The US continues to pay for historical mistakes with Pakistan, such as the decision to walk away from the region after the Soviet withdrawal from Afghanistan in 1989 and imposing sanctions on Pakistan in response to its nuclear ambitions, outgoing US Defense Secretary Robert Gates told Reuters on Thursday. While Gates said the Obama administration had “bent over backward” to improve ties with Pakistan, the relationship remains tense. Islamabad has terminated a US military training mission here. “We all wish it were in a better place, but on the same token this relationship has ebbed and flowed for decades,” Gates, who steps down today (Thursday) after four and a half years as the US defense chief said.
US President Barack Obama’s plan for pulling US troops from Afghanistan will intensify risks in the thick of next year’s fighting season, but gates said Obama was right to factor in waning support at home for the war. He said Obama’s advisers had put forward different options for gradually shrinking the 100,000-strong US force in Afghanistan, where after almost a decade of war the Taliban remains a deadly, resilient enemy.
While the Pentagon’s top brass argued for keeping the extra 33,000 troops Obama sent to Afghanistan until the end of 2012, Gates said, other advisers wanted them out as early as April, as patience wears thin for a war that now costs more than $110 billion a year.

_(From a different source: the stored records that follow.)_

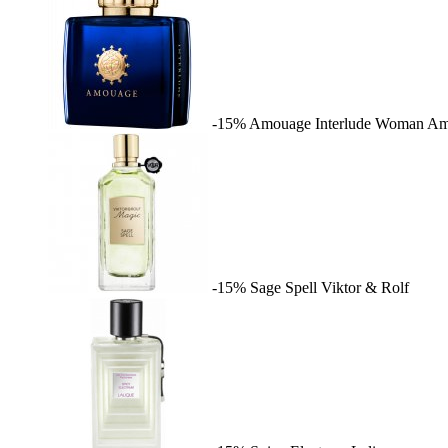
-15%
Amouage Interlude Woman
Am
-15%
Sage Spell
Viktor & Rolf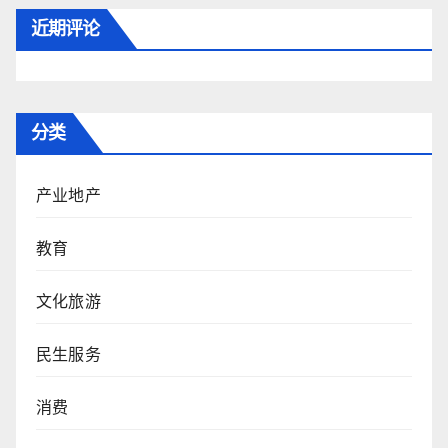
近期评论
分类
产业地产
教育
文化旅游
民生服务
消费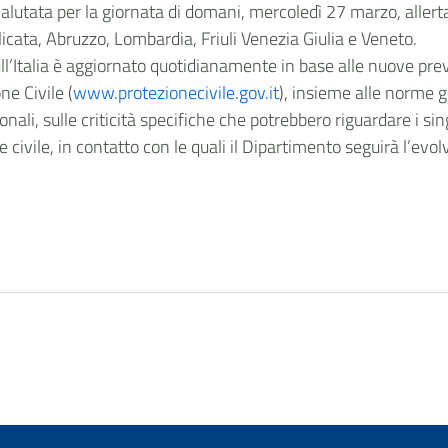
valutata per la giornata di domani, mercoledì 27 marzo, allert
cata, Abruzzo, Lombardia, Friuli Venezia Giulia e Veneto.
sull’Italia è aggiornato quotidianamente in base alle nuove prev
ne Civile (
www.protezionecivile.gov.it
), insieme alle norme 
onali, sulle criticità specifiche che potrebbero riguardare i sin
ne civile, in contatto con le quali il Dipartimento seguirà l’evol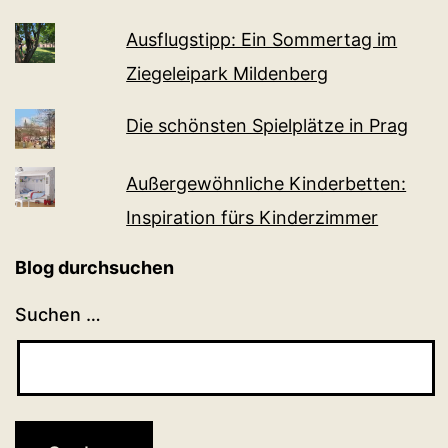
Ausflugstipp: Ein Sommertag im
Ziegeleipark Mildenberg
Die schönsten Spielplätze in Prag
Außergewöhnliche Kinderbetten:
Inspiration fürs Kinderzimmer
Blog durchsuchen
Suchen …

Obama ultimately decided, in a move announced last week, to remove 10,000 troops this year and the remaining 23,000 troops of the surge force by September 2012. “The president had a real tight-wire to walk in terms of balancing military risk and political risk,” Gates said in an interview on the eve of his departure from the Pentagon. “It wouldn’t make any difference if the president said keep them there another two years if the Congress wouldn’t vote the money … Even some Republicans are beginning to talk about coming out sooner,” Gates said.